| ASSIGNED TASK |
Your output must consist of the records printed verbatim, with the pictures excluded.

| DATA FOR REVIEW |

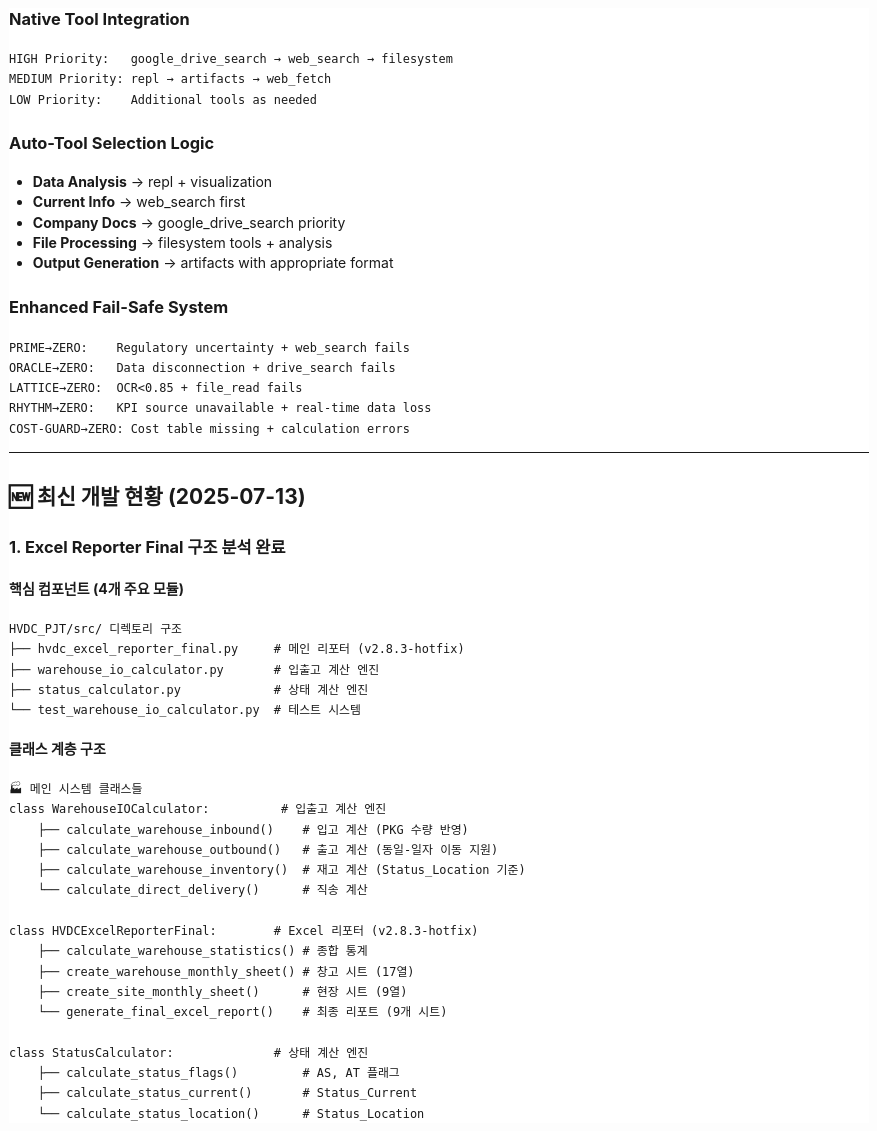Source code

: ### **Native Tool Integration**
```
HIGH Priority:   google_drive_search → web_search → filesystem
MEDIUM Priority: repl → artifacts → web_fetch  
LOW Priority:    Additional tools as needed
```

### **Auto-Tool Selection Logic**
- **Data Analysis** → repl + visualization
- **Current Info** → web_search first
- **Company Docs** → google_drive_search priority
- **File Processing** → filesystem tools + analysis
- **Output Generation** → artifacts with appropriate format

### **Enhanced Fail-Safe System**
```
PRIME→ZERO:    Regulatory uncertainty + web_search fails
ORACLE→ZERO:   Data disconnection + drive_search fails  
LATTICE→ZERO:  OCR<0.85 + file_read fails
RHYTHM→ZERO:   KPI source unavailable + real-time data loss
COST-GUARD→ZERO: Cost table missing + calculation errors
```

---

## 🆕 **최신 개발 현황 (2025-07-13)**

### **1. Excel Reporter Final 구조 분석 완료**

#### **핵심 컴포넌트 (4개 주요 모듈)**
```
HVDC_PJT/src/ 디렉토리 구조
├── hvdc_excel_reporter_final.py     # 메인 리포터 (v2.8.3-hotfix)
├── warehouse_io_calculator.py       # 입출고 계산 엔진
├── status_calculator.py             # 상태 계산 엔진
└── test_warehouse_io_calculator.py  # 테스트 시스템
```

#### **클래스 계층 구조**
```
🏭 메인 시스템 클래스들
class WarehouseIOCalculator:          # 입출고 계산 엔진
    ├── calculate_warehouse_inbound()    # 입고 계산 (PKG 수량 반영)
    ├── calculate_warehouse_outbound()   # 출고 계산 (동일-일자 이동 지원)
    ├── calculate_warehouse_inventory()  # 재고 계산 (Status_Location 기준)
    └── calculate_direct_delivery()      # 직송 계산

class HVDCExcelReporterFinal:        # Excel 리포터 (v2.8.3-hotfix)
    ├── calculate_warehouse_statistics() # 종합 통계
    ├── create_warehouse_monthly_sheet() # 창고 시트 (17열)
    ├── create_site_monthly_sheet()      # 현장 시트 (9열)
    └── generate_final_excel_report()    # 최종 리포트 (9개 시트)

class StatusCalculator:              # 상태 계산 엔진
    ├── calculate_status_flags()         # AS, AT 플래그
    ├── calculate_status_current()       # Status_Current
    └── calculate_status_location()      # Status_Location
```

| RESULT OF THIS TASK |
Source code

: ### **Native Tool Integration**
```
HIGH Priority:   google_drive_search → web_search → filesystem
MEDIUM Priority: repl → artifacts → web_fetch  
LOW Priority:    Additional tools as needed
```

### **Auto-Tool Selection Logic**
- **Data Analysis** → repl + visualization
- **Current Info** → web_search first
- **Company Docs** → google_drive_search priority
- **File Processing** → filesystem tools + analysis
- **Output Generation** → artifacts with appropriate format

### **Enhanced Fail-Safe System**
```
PRIME→ZERO:    Regulatory uncertainty + web_search fails
ORACLE→ZERO:   Data disconnection + drive_search fails  
LATTICE→ZERO:  OCR<0.85 + file_read fails
RHYTHM→ZERO:   KPI source unavailable + real-time data loss
COST-GUARD→ZERO: Cost table missing + calculation errors
```

---

## 🆕 **최신 개발 현황 (2025-07-13)**

### **1. Excel Reporter Final 구조 분석 완료**

#### **핵심 컴포넌트 (4개 주요 모듈)**
```
HVDC_PJT/src/ 디렉토리 구조
├── hvdc_excel_reporter_final.py     # 메인 리포터 (v2.8.3-hotfix)
├── warehouse_io_calculator.py       # 입출고 계산 엔진
├── status_calculator.py             # 상태 계산 엔진
└── test_warehouse_io_calculator.py  # 테스트 시스템
```

#### **클래스 계층 구조**
```
🏭 메인 시스템 클래스들
class WarehouseIOCalculator:          # 입출고 계산 엔진
    ├── calculate_warehouse_inbound()    # 입고 계산 (PKG 수량 반영)
    ├── calculate_warehouse_outbound()   # 출고 계산 (동일-일자 이동 지원)
    ├── calculate_warehouse_inventory()  # 재고 계산 (Status_Location 기준)
    └── calculate_direct_delivery()      # 직송 계산

class HVDCExcelReporterFinal:        # Excel 리포터 (v2.8.3-hotfix)
    ├── calculate_warehouse_statistics() # 종합 통계
    ├── create_warehouse_monthly_sheet() # 창고 시트 (17열)
    ├── create_site_monthly_sheet()      # 현장 시트 (9열)
    └── generate_final_excel_report()    # 최종 리포트 (9개 시트)

class StatusCalculator:              # 상태 계산 엔진
    ├── calculate_status_flags()         # AS, AT 플래그
    ├── calculate_status_current()       # Status_Current
    └── calculate_status_location()      # Status_Location
```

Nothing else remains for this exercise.